Comprehensive Imaging Of C-2w Plasmas: Instruments And Applications

The C-2W device ("Norman") [Gota et al., Nucl. Fusion 59, 112009 (2019)] has produced and sustained beam-driven field-reversed configuration (FRC) plasmas embedded in a magnetic mirror geometry using neutral beams and end-bias electrodes located in expander divertors. Several discrete vessels comprise this device, and many imaging instruments are required in order to view the plasma throughout. To meet this need, a suite of spatially and radiometrically calibrated, high-speed camera systems have been deployed. Besides global visualization of the plasma evolution and macro-stability, this imaging suite has been used in a variety of applications. One example application is a tomographic reconstruction of passive impurity emission. Calculation of the magnetic field in the equilibrium vessel is complicated by eddy currents in conducting structures and internal currents in the high-beta FRC plasma. In addition, thus far non-perturbative measurements of internal field have not been available.

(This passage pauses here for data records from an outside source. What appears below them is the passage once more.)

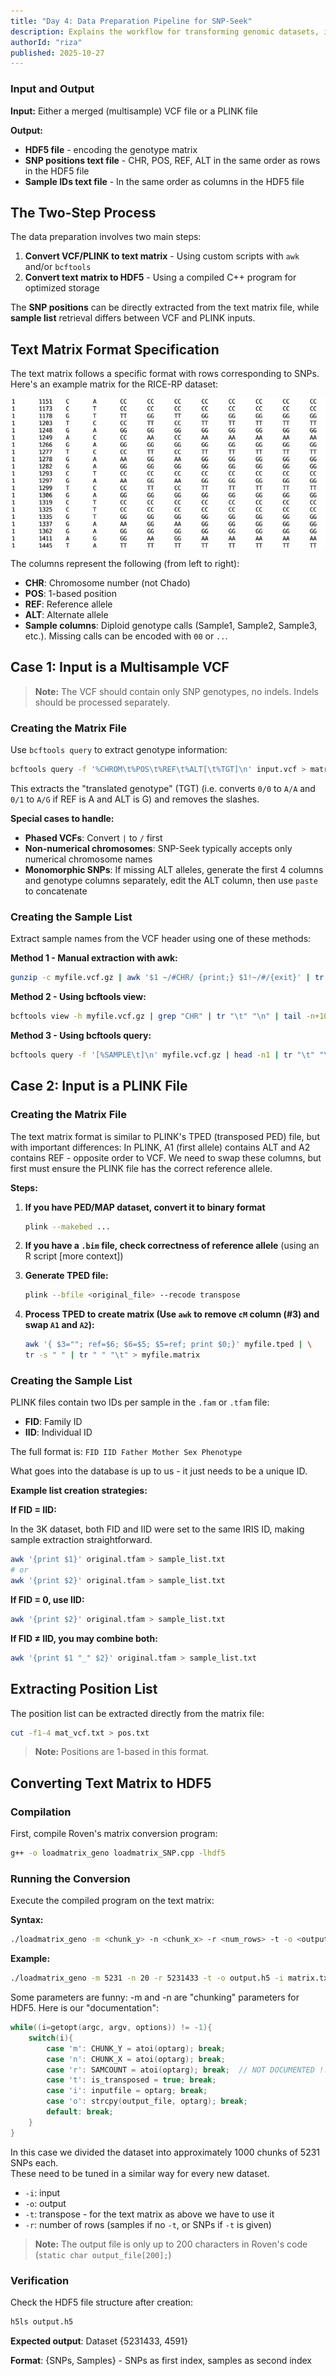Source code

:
 ```yaml
---
title: "Day 4: Data Preparation Pipeline for SNP-Seek"
description: Explains the workflow for transforming genomic datasets, including the conversion of VCF and PLINK files into HDF5 formats for integration into the database.
authorId: "riza"
published: 2025-10-27
---
```


### Input and Output

**Input:** Either a merged (multisample) VCF file or a PLINK file

**Output:**

- **HDF5 file** - encoding the genotype matrix
- **SNP positions text file** - CHR, POS, REF, ALT in the same order as rows in the HDF5 file
- **Sample IDs text file** - In the same order as columns in the HDF5 file

## The Two-Step Process

The data preparation involves two main steps:

1. **Convert VCF/PLINK to text matrix** - Using custom scripts with `awk` and/or `bcftools`
2. **Convert text matrix to HDF5** - Using a compiled C++ program for optimized storage

The **SNP positions** can be directly extracted from the text matrix file, while **sample list** retrieval differs between VCF and PLINK inputs.

## Text Matrix Format Specification

The text matrix follows a specific format with rows corresponding to SNPs. Here's an example matrix for the RICE-RP dataset:

![Screenshot of RICE-RP Matrix](public/assets/day-4/rice-rp-matrix.png)

The columns represent the following (from left to right):

- **CHR**: Chromosome number (not Chado)
- **POS**: 1-based position
- **REF**: Reference allele
- **ALT**: Alternate allele
- **Sample columns**: Diploid genotype calls (Sample1, Sample2, Sample3, etc.). Missing calls can be encoded with `00` or `..`.

## Case 1: Input is a Multisample VCF

> **Note:** The VCF should contain only SNP genotypes, no indels. Indels should be processed separately.

### Creating the Matrix File

Use `bcftools query` to extract genotype information:

```bash
bcftools query -f '%CHROM\t%POS\t%REF\t%ALT[\t%TGT]\n' input.vcf > matrix.txt
```

This extracts the "translated genotype" (TGT) (i.e. converts `0/0` to `A/A` and `0/1` to `A/G` if REF is A and ALT is G) and removes the slashes.

**Special cases to handle:**

- **Phased VCFs**: Convert `|` to `/` first
- **Non-numerical chromosomes**: SNP-Seek typically accepts only numerical chromosome names
- **Monomorphic SNPs**: If missing ALT alleles, generate the first 4 columns and genotype columns separately, edit the ALT column, then use `paste` to concatenate

### Creating the Sample List

Extract sample names from the VCF header using one of these methods:

**Method 1 - Manual extraction with awk:**

```bash
gunzip -c myfile.vcf.gz | awk '$1 ~/#CHR/ {print;} $1!~/#/{exit}' | tr "\t" "\n" | tail -n+10 > sample_list.txt
```

**Method 2 - Using bcftools view:**

```bash
bcftools view -h myfile.vcf.gz | grep "CHR" | tr "\t" "\n" | tail -n+10 > sample_list.txt
```

**Method 3 - Using bcftools query:**

```bash
bcftools query -f '[%SAMPLE\t]\n' myfile.vcf.gz | head -n1 | tr "\t" "\n" | tr -s "\n" > sample_list.txt
```

## Case 2: Input is a PLINK File

### Creating the Matrix File

The text matrix format is similar to PLINK's TPED (transposed PED) file, but with important differences: In PLINK, A1 (first allele) contains ALT and A2 contains REF - opposite order to VCF. We need to swap these columns, but first must ensure the PLINK file has the correct reference allele.

**Steps:**

1. **If you have PED/MAP dataset, convert it to binary format**

   ```bash
   plink --makebed ...
   ```

2. **If you have a `.bim` file, check correctness of reference allele** (using an R script [more context])

3. **Generate TPED file:**

   ```bash
   plink --bfile <original_file> --recode transpose
   ```

4. **Process TPED to create matrix (Use `awk` to remove `cM` column (#3) and swap `A1` and `A2`):**

   ```bash
   awk '{ $3=""; ref=$6; $6=$5; $5=ref; print $0;}' myfile.tped | \
   tr -s " " | tr " " "\t" > myfile.matrix
   ```

### Creating the Sample List

PLINK files contain two IDs per sample in the `.fam` or `.tfam` file:

- **FID**: Family ID
- **IID**: Individual ID

The full format is: `FID IID Father Mother Sex Phenotype`

What goes into the database is up to us - it just needs to be a unique ID.

**Example list creation strategies:**

**If FID = IID:**

In the 3K dataset, both FID and IID were set to the same IRIS ID, making sample extraction straightforward.

```bash
awk '{print $1}' original.tfam > sample_list.txt
# or
awk '{print $2}' original.tfam > sample_list.txt
```

**If FID = 0, use IID:**

```bash
awk '{print $2}' original.tfam > sample_list.txt
```

**If FID ≠ IID, you may combine both:**

```bash
awk '{print $1 "_" $2}' original.tfam > sample_list.txt
```

## Extracting Position List

The position list can be extracted directly from the matrix file:

```bash
cut -f1-4 mat_vcf.txt > pos.txt
```

> **Note:** Positions are 1-based in this format.

## Converting Text Matrix to HDF5

### Compilation

First, compile Roven's matrix conversion program:

```bash
g++ -o loadmatrix_geno loadmatrix_SNP.cpp -lhdf5
```

### Running the Conversion

Execute the compiled program on the text matrix:

**Syntax:**

```bash
./loadmatrix_geno -m <chunk_y> -n <chunk_x> -r <num_rows> -t -o <output_h5_file> -i <input_matrix_txt_file>
```

**Example:**

```bash
./loadmatrix_geno -m 5231 -n 20 -r 5231433 -t -o output.h5 -i matrix.txt
```

Some parameters are funny: -m and -n are "chunking" parameters for HDF5. Here is our "documentation":

```cpp
while((i=getopt(argc, argv, options)) != -1){
    switch(i){
        case 'm': CHUNK_Y = atoi(optarg); break;
        case 'n': CHUNK_X = atoi(optarg); break;
        case 'r': SAMCOUNT = atoi(optarg); break;  // NOT DOCUMENTED !!!
        case 't': is_transposed = true; break;
        case 'i': inputfile = optarg; break;
        case 'o': strcpy(output_file, optarg); break;
        default: break;
    }
}
```

In this case we divided the dataset into approximately 1000 chunks of 5231 SNPs each.  
These need to be tuned in a similar way for every new dataset.

- `-i`: input
- `-o`: output
- `-t`: transpose - for the text matrix as above we have to use it
- `-r`: number of rows (samples if no `-t`, or SNPs if `-t` is given)

> **Note:** The output file is only up to 200 characters in Roven's code (`static char output_file[200];`)

### Verification

Check the HDF5 file structure after creation:

```bash
h5ls output.h5
```

**Expected output**: Dataset {5231433, 4591}

**Format**: {SNPs, Samples} - SNPs as first index, samples as second index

The tomographic reconstruction of O4+ impurity emission enables an independent visualization of the plasma geometry, serving as a check on magnetic modeling and indirect evidence for field reversal within the FRC. A second application uses the cameras to view the Balmer-alpha emission throughout the plasma in order to estimate the ionization rate in each region. These rates can then be incorporated into particle balance calculations and a circuit model for currents from the end-bias electrodes. Finally, arcing on the electrode surfaces is identified through automated image processing of carefully selected spectral line emission.